-- Source records follows --

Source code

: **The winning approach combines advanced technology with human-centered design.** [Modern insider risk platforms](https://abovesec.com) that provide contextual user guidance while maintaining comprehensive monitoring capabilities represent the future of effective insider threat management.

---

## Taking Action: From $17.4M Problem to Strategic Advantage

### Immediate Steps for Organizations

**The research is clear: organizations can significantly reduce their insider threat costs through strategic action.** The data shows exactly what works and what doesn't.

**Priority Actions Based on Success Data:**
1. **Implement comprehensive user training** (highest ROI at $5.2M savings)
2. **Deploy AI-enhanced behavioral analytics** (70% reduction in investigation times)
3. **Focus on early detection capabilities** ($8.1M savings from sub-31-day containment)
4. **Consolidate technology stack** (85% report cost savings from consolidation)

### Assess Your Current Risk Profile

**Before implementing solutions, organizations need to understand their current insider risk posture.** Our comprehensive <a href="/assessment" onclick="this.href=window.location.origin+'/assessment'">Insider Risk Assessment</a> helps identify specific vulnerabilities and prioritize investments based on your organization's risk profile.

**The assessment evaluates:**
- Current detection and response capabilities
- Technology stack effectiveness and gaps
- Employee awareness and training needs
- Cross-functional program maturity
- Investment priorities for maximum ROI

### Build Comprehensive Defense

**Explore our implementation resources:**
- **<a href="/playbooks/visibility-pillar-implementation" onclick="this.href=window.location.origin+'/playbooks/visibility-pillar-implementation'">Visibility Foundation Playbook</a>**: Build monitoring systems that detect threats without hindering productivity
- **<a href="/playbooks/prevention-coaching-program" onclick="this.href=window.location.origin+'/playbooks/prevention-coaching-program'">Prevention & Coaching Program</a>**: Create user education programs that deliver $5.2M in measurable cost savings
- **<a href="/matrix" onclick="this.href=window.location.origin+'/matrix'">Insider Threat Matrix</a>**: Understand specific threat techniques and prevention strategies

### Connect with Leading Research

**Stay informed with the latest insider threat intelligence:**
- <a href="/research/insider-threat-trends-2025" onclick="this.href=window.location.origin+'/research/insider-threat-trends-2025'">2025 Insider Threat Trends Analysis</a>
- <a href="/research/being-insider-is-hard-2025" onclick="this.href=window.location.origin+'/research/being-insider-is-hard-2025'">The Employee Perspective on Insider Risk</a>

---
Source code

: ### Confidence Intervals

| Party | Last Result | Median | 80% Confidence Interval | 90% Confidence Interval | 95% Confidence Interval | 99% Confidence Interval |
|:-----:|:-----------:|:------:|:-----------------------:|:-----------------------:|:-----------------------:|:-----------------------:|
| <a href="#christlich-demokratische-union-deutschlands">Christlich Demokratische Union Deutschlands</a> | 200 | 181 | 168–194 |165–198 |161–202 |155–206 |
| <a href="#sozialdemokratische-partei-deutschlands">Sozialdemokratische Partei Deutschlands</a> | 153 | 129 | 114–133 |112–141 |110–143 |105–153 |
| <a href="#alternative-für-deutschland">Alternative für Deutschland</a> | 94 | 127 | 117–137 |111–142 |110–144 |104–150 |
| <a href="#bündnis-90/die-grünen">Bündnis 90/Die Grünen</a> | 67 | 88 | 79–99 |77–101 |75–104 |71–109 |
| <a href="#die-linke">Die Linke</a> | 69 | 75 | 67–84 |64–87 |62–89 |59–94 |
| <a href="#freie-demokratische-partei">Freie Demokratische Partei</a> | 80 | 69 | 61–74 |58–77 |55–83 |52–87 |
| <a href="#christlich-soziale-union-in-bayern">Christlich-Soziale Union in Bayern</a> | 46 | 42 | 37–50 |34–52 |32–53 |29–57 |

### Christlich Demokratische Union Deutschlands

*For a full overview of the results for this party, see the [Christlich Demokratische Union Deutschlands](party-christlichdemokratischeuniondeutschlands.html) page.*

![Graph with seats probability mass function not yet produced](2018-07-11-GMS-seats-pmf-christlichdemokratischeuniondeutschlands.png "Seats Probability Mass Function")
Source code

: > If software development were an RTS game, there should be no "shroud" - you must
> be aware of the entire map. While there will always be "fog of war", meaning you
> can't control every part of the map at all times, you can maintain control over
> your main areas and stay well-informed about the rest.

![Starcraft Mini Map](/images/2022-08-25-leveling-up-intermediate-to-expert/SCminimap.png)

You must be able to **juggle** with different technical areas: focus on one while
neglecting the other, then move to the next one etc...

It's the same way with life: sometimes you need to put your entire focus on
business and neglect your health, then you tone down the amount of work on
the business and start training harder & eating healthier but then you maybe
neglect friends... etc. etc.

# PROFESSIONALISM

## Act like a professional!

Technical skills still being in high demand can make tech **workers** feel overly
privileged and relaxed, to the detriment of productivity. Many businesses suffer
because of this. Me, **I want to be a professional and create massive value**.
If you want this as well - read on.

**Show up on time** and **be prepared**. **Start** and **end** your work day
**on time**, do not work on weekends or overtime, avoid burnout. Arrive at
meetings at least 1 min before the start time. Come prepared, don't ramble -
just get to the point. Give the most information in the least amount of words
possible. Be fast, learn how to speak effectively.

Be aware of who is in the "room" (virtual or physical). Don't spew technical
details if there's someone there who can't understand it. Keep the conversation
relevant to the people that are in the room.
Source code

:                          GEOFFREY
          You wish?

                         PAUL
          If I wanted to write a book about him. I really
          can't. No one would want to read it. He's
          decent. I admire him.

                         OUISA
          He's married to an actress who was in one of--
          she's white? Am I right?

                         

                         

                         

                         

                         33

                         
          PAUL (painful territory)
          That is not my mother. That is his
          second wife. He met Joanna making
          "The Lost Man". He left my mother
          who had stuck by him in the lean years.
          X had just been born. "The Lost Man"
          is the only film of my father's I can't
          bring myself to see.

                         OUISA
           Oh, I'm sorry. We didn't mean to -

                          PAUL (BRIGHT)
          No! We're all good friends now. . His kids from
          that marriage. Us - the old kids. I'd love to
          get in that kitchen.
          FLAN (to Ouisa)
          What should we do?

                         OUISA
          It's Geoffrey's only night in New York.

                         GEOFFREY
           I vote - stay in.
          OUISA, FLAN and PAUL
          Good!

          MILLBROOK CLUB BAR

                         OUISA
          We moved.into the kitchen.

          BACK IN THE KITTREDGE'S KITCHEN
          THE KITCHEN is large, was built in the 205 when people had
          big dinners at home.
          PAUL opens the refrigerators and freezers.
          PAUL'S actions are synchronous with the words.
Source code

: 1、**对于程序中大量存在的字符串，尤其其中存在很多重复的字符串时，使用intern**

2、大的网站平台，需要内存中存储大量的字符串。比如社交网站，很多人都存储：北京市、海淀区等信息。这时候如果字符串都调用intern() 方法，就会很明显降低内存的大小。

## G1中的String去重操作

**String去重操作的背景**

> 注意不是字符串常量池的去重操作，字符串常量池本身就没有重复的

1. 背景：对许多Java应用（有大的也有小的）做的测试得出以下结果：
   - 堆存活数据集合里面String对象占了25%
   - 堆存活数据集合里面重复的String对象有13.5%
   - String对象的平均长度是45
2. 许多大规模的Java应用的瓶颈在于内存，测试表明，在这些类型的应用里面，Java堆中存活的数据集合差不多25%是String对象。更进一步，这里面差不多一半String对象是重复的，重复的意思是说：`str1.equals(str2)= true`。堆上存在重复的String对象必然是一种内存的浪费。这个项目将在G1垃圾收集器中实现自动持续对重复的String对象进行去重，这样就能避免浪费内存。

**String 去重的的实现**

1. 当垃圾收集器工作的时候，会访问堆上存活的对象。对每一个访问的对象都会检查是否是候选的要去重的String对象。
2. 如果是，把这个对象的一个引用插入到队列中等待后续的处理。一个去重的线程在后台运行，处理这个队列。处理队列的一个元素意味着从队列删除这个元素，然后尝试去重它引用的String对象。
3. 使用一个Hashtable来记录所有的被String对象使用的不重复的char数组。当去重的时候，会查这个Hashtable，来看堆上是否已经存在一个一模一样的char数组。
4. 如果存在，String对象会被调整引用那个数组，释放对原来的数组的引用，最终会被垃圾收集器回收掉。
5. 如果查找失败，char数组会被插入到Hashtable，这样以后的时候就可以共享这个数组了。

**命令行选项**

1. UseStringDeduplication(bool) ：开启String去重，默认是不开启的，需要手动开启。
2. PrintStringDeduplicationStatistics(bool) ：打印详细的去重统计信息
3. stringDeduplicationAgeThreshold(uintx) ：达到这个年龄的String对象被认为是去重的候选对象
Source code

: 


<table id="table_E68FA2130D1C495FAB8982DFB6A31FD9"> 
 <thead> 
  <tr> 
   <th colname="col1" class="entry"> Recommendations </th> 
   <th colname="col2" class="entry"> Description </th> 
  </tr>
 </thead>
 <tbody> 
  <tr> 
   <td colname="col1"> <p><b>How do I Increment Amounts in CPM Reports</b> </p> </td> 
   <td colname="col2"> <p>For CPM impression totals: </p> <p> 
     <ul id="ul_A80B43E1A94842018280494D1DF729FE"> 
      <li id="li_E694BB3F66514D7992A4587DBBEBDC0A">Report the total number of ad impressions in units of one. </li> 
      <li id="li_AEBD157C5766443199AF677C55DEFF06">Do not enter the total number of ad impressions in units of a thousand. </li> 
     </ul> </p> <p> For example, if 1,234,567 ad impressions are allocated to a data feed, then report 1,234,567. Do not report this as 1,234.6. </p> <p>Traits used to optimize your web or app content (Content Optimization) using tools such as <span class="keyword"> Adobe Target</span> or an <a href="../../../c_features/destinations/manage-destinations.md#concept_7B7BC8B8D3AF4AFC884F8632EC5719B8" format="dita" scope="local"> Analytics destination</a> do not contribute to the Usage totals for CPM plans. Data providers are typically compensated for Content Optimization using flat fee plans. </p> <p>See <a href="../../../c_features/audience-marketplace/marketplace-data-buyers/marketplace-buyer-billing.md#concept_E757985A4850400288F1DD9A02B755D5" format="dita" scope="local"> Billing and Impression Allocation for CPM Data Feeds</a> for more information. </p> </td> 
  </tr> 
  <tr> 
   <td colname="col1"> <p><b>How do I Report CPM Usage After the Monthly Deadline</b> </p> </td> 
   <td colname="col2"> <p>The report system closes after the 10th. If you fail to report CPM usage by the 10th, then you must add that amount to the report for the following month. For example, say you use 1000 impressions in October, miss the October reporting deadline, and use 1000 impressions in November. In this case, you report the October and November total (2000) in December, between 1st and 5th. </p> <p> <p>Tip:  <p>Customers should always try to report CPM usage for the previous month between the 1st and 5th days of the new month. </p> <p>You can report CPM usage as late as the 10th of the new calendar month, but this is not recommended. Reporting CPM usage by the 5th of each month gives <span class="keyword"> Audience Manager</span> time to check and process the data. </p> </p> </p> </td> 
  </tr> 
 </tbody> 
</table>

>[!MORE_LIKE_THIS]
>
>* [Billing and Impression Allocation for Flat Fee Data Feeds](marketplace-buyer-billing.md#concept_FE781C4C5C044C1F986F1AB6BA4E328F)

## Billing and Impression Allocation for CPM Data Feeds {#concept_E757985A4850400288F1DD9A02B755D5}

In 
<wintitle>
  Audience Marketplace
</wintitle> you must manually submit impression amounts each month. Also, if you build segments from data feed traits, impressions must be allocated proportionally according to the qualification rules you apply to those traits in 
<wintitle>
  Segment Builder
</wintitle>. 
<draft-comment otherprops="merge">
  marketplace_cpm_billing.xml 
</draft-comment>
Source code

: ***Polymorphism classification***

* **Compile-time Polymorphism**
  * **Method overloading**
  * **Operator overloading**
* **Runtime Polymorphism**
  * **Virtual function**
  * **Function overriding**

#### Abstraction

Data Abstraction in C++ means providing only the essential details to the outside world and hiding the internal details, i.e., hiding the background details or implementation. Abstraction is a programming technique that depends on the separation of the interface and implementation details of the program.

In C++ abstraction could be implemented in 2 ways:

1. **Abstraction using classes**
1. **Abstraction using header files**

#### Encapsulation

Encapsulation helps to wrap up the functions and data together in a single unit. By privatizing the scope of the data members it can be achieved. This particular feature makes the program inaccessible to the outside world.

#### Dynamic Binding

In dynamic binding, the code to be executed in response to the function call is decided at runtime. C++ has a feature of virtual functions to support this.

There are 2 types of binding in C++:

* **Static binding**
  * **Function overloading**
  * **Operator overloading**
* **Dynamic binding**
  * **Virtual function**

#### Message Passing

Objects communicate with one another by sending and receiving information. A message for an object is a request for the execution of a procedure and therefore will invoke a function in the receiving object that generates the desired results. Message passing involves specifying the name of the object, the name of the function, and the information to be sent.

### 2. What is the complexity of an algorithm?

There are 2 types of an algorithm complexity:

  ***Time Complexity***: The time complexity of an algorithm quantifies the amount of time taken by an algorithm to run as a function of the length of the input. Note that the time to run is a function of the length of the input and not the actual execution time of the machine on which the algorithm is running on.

-- Source records concluded --

From the data above, copy out verbatim every line from the line with "In C++ abstraction" to the line with "#### Message Passing", both included.

Response to this task |
In C++ abstraction could be implemented in 2 ways:

1. **Abstraction using classes**
1. **Abstraction using header files**

#### Encapsulation

Encapsulation helps to wrap up the functions and data together in a single unit. By privatizing the scope of the data members it can be achieved. This particular feature makes the program inaccessible to the outside world.

#### Dynamic Binding

In dynamic binding, the code to be executed in response to the function call is decided at runtime. C++ has a feature of virtual functions to support this.

There are 2 types of binding in C++:

* **Static binding**
  * **Function overloading**
  * **Operator overloading**
* **Dynamic binding**
  * **Virtual function**

#### Message Passing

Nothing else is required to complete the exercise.